----- PAGE TEXT
Shapiro v. Enterprises, Inc.

2 Mass. Supp. 780
CourtMassachusetts District Court, Appellate Division
DecidedAugust 19, 1981
DocketNo. 280
StatusPublished

This text of 2 Mass. Supp. 780 (Shapiro v. Enterprises, Inc.) is published on Counsel Stack Legal Research, covering Massachusetts District Court, Appellate Division primary law. Counsel Stack provides free access to over 12 million legal documents including statutes, case law, regulations, and constitutions.

Bluebook
Shapiro v. Enterprises, Inc., 2 Mass. Supp. 780 (Mass. Ct. App. 1981).

Opinion

DECISION AND ORDER

This cause came on to and was heard in the Appellate Division for the Southern District sitting at Attleboro upon Report/Petition/Motion from the District Court Department, Brookline Division and it is found and decided that there was prejudicial error.

It is hereby ORDERED; That the Clerk of the District Court Department, Brookline Division make the following entry in said case on the docket of said Court, namely: ORDER DENYING MOTION FOR RELIEF FROM JUDGMENT VACATED; CAUSE REMANDED TO TRIAL COURT FOR A RE-HEARING ON MOTION CONSISTENT WITH MAJORITY OPINION.

Date: August 19, 1981

Robert A. Welsh, Justice [781]*781Charles E. Black, Justice Justice*

Opinion filed herewith.

Patricia D. Miller, Clerk

* Rider, P.J. dissents from the Opinion. See attached Opinion.

OPINION

WELSH, J.

This is an action in contract for personal services.

The officer’s return of service indicates that the defendant was served by delivering a copy of the summons and complaint in hand to W. Roper, president and officer in charge of its business on October 17, 1979.
----------
----- MATERIAL SHOWN
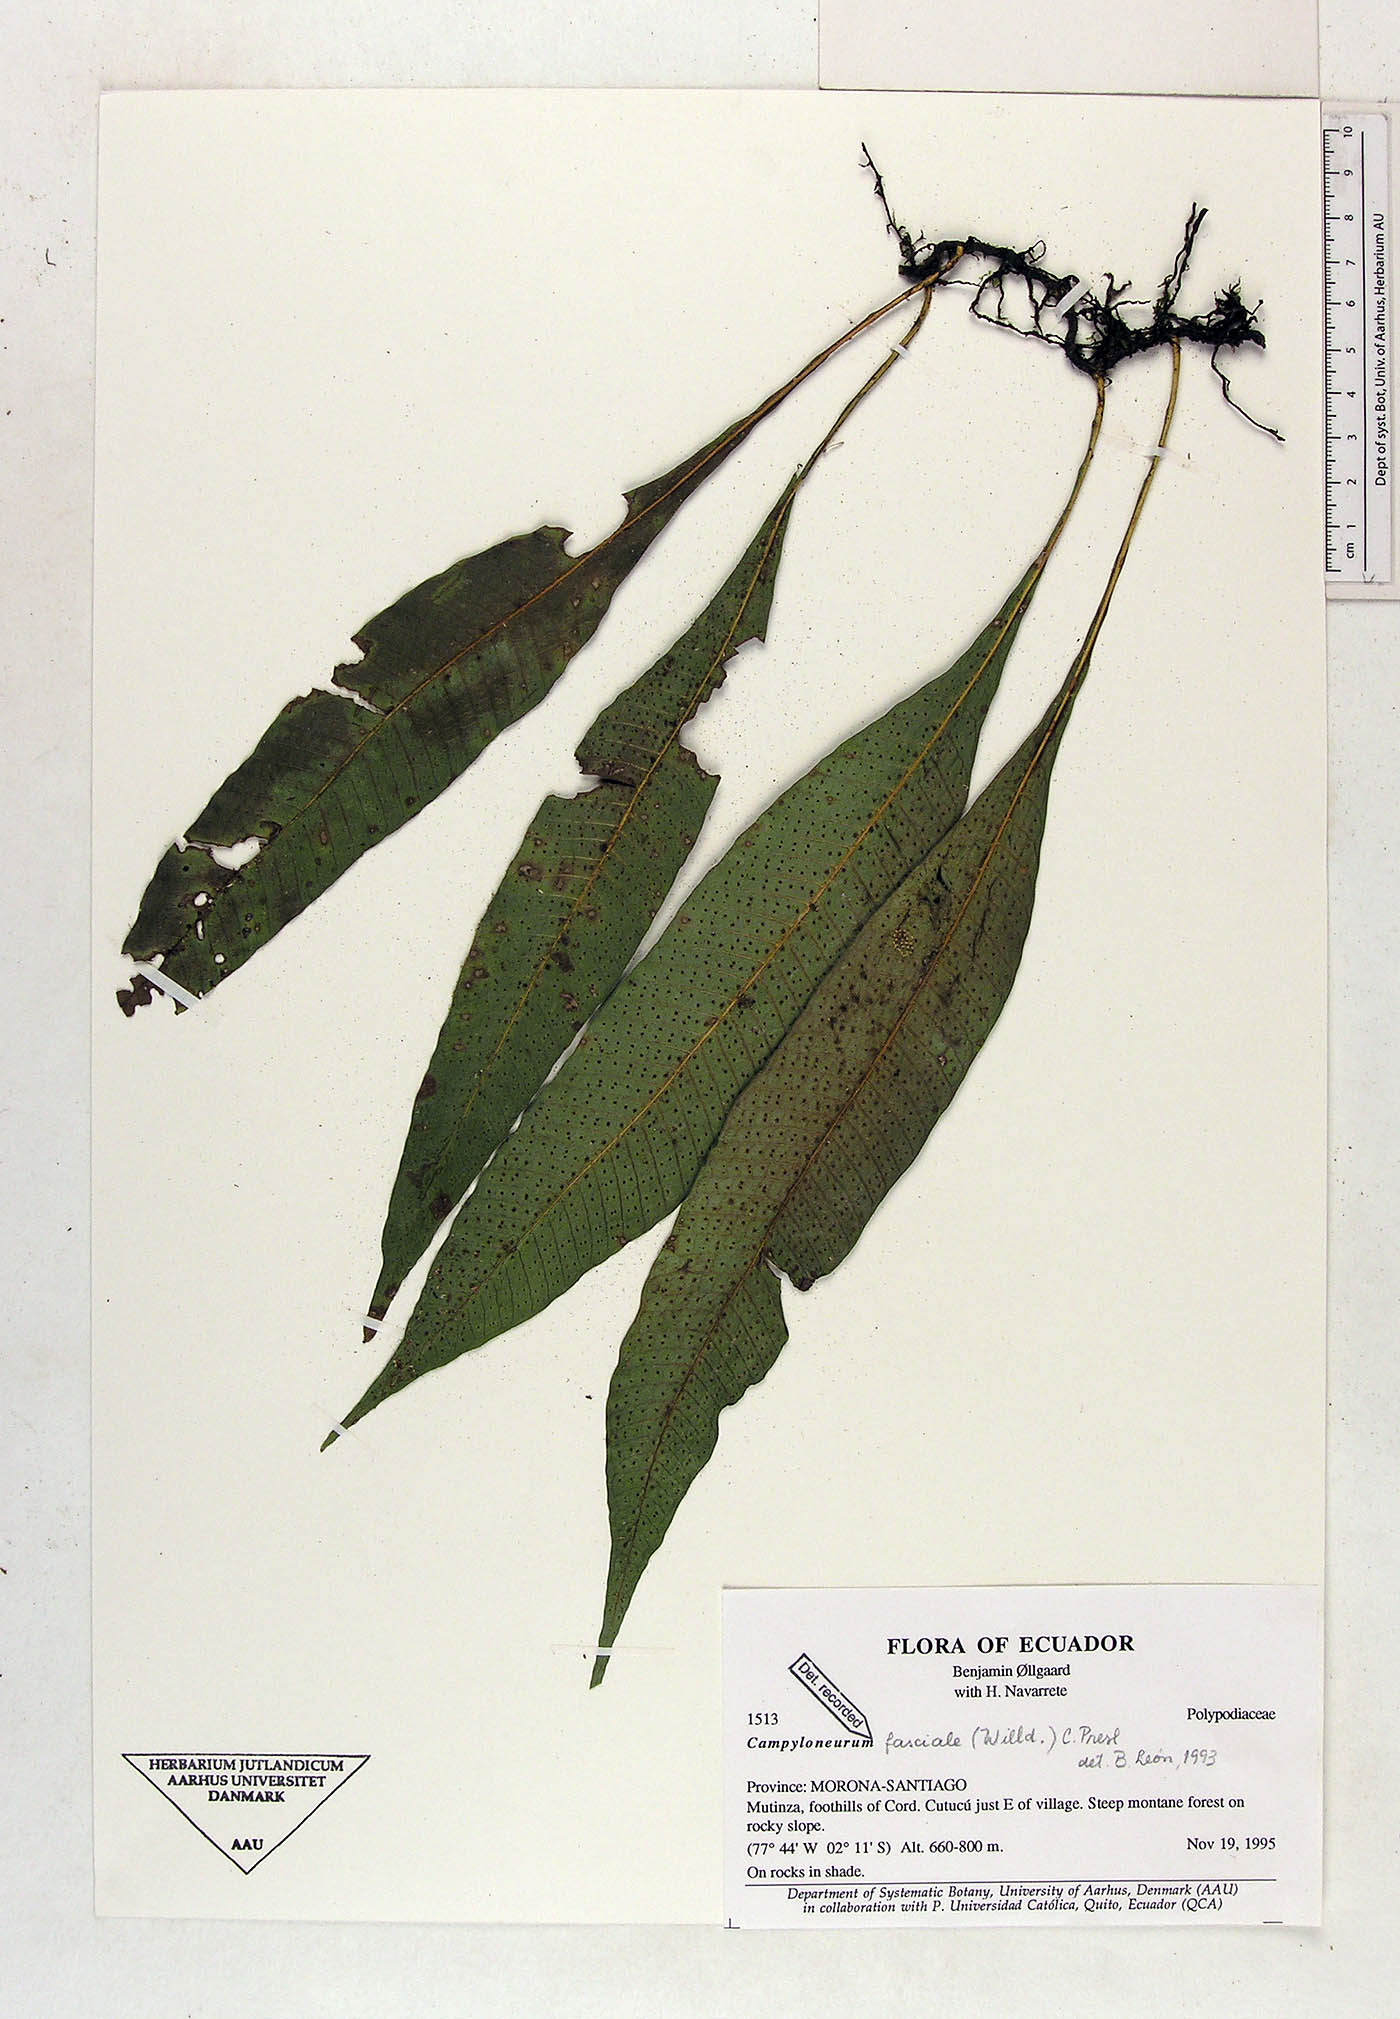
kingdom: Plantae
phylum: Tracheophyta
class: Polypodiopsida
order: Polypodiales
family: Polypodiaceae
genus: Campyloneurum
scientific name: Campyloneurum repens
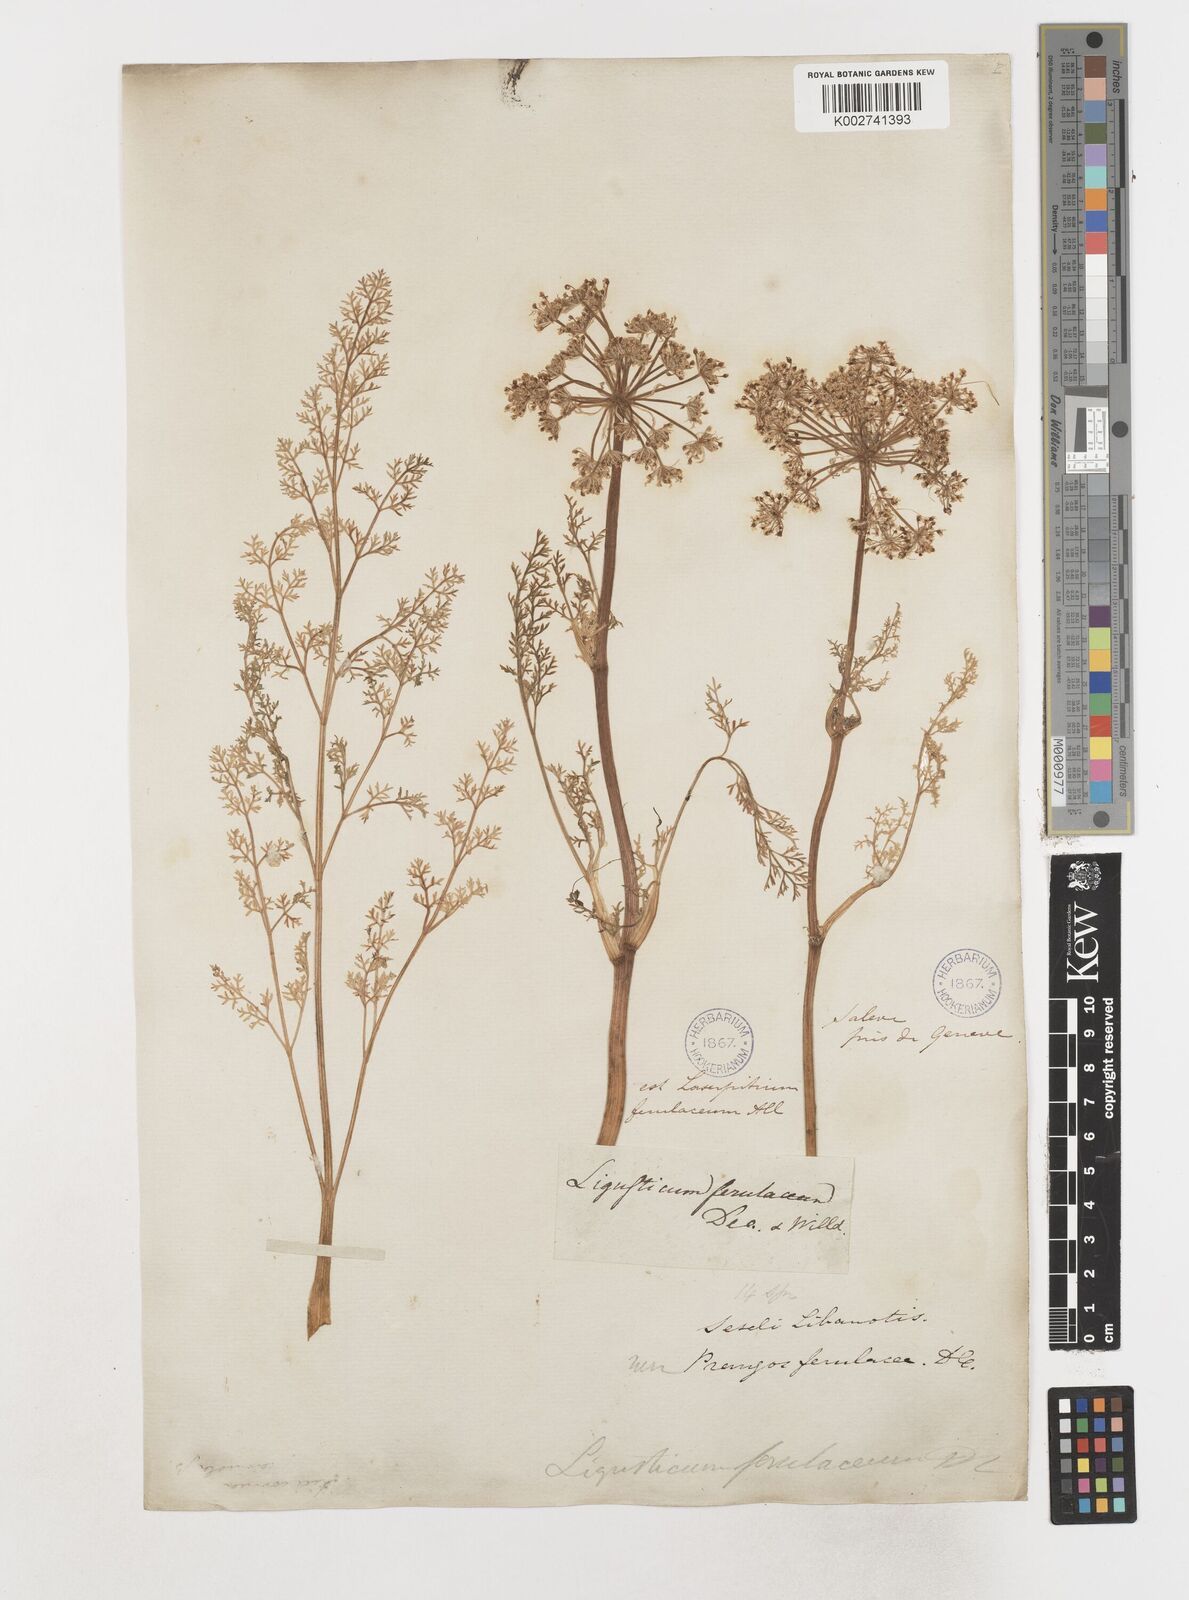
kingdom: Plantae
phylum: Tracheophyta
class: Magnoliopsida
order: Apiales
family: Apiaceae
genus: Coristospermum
----------
----- MATERIAL SHOWN
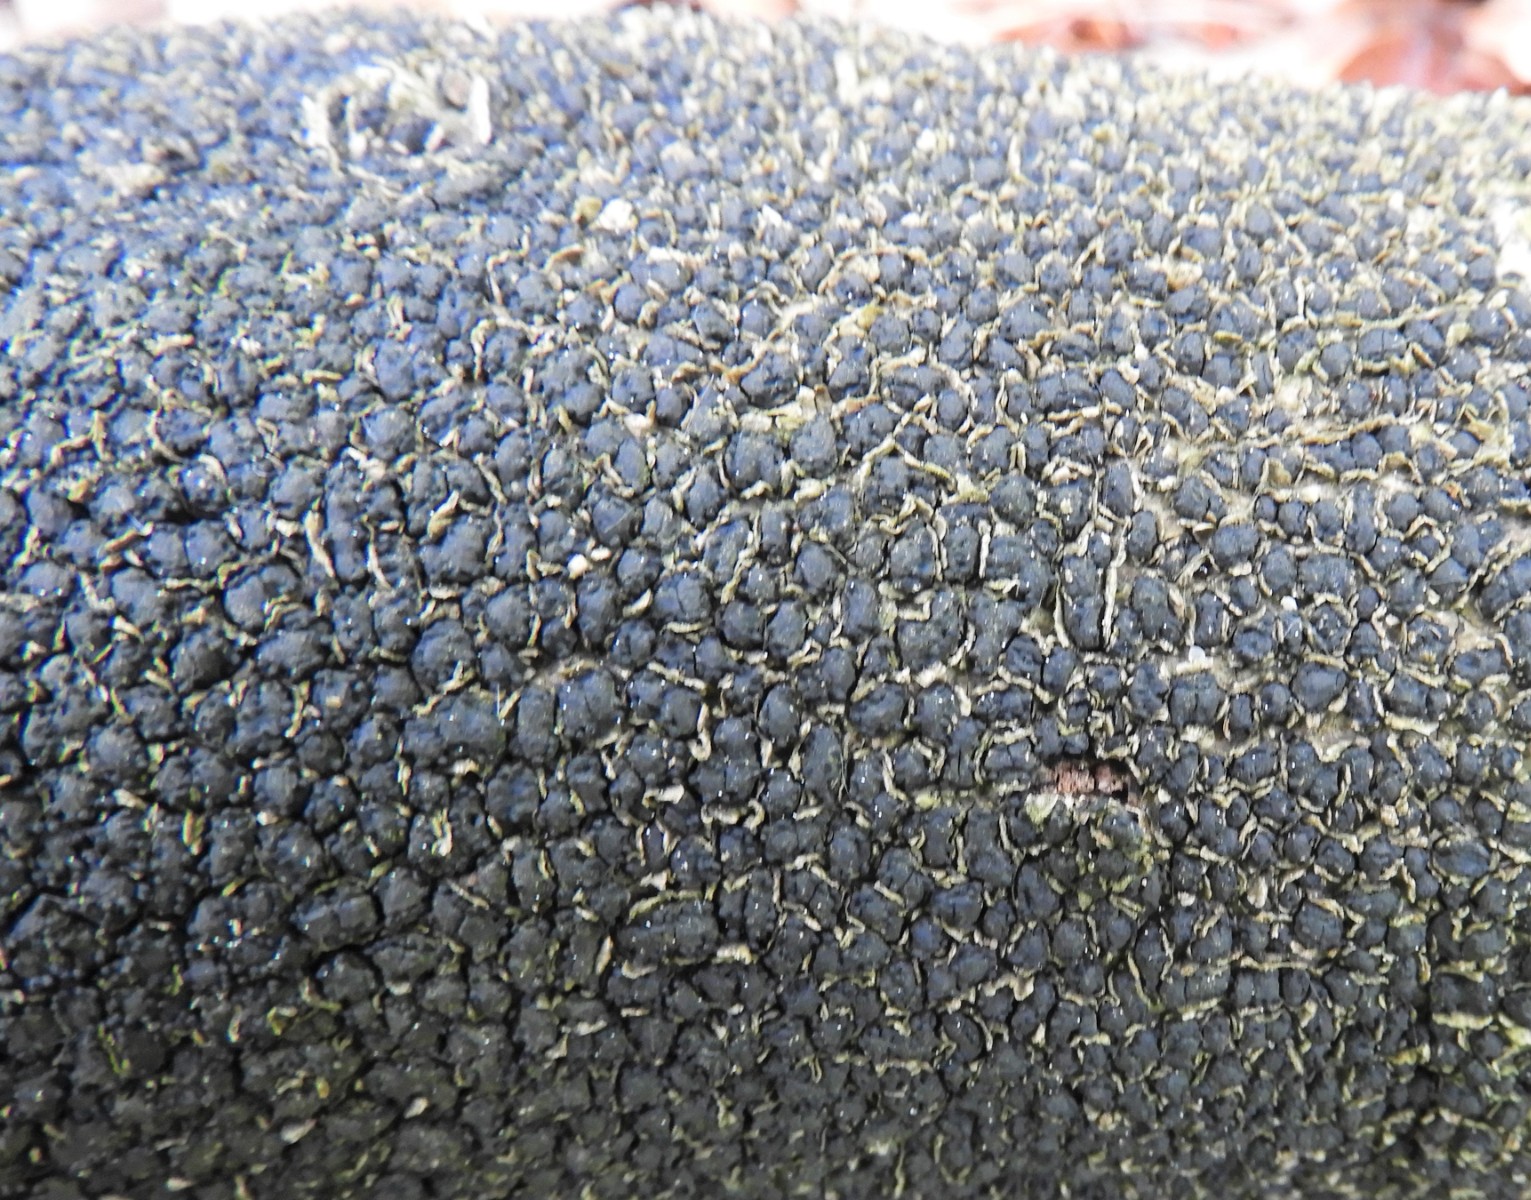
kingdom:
----------
§ **WHAT TO DO**:
a) Do these statements agree with the Shapiro v. Enterprises opinion? Answer yes or no for each, quoting the words of the opinion that decide it. (i) The Appellate Division found that there was prejudicial error. (ii) The Appellate Division heard the case while sitting at Brookline. (iii) The defendant was served by mailing the summons and complaint to its president.
b) Continue the Shapiro v. Enterprises opinion from its last sentence.

§ **RESPONSES FOR EACH TASK**:
a)
(i) Yes: "it is found and decided that there was prejudicial error."
(ii) No: "the Appellate Division for the Southern District sitting at Attleboro"
(iii) No: "by delivering a copy of the summons and complaint in hand to W. Roper, president and officer in charge of its business"

b)
The defendant did not appear in the action. Judgment was entered upon the default of the defendant on January 5, 1980 in the sum of $4500.00 with interest and costs.1

Execution was issued on January 16, 1980 and was served on the defendant. Immediately after service of the execution, the defendant brought a motion for relief from judgment. Rule 60(b), Dist./Mun. Cts. R. Civ. P.

At the hearing on the motion, the plaintiff directed the attention of the court to the return of service showing service in hand. William Roper, on the other hand, testified apparently without objection that he had never been served with process and that he had no actual notice of the action until he was served with the execution. The basis for the motion for relief from judgment was that the judgment was void by reason of the fact that the court never acquired personal jurisdiction. Rule 60(b)(4), Dist./Mun. Cts. R. Civ. P.

The court denied the motion, ruling that it had no jurisdiction to allow it under the authority of the case of Smith v. Arnold, 4 Mass. App. Ct. 614 (1976). At issue in this appeal is the propriety of this ruling. It would be an anomaly, to say the least, that trial courts would have authority, on the one hand, to relieve a party of the consequences of a judgment in a case in which the party lost the opportunity for his day in court due to surprise, inadvertence or his own excusable neglect where not the slightest doubt exists he was properly served and had adequate notice, and, on the other hand, to preclude granting of relief from judgment in a case where the party has had in fact no opportunity to be heard where the recitals of the officer’s return state that he has served. Such a remorseless application of the general rule that the officer’s return is conclusive as to those jurisdictional matters to which it relates would be tantamount to subjecting a person to a judgment when he has been denied an opportunity to be heard and offends the most rudimentary conceptions of due process of law.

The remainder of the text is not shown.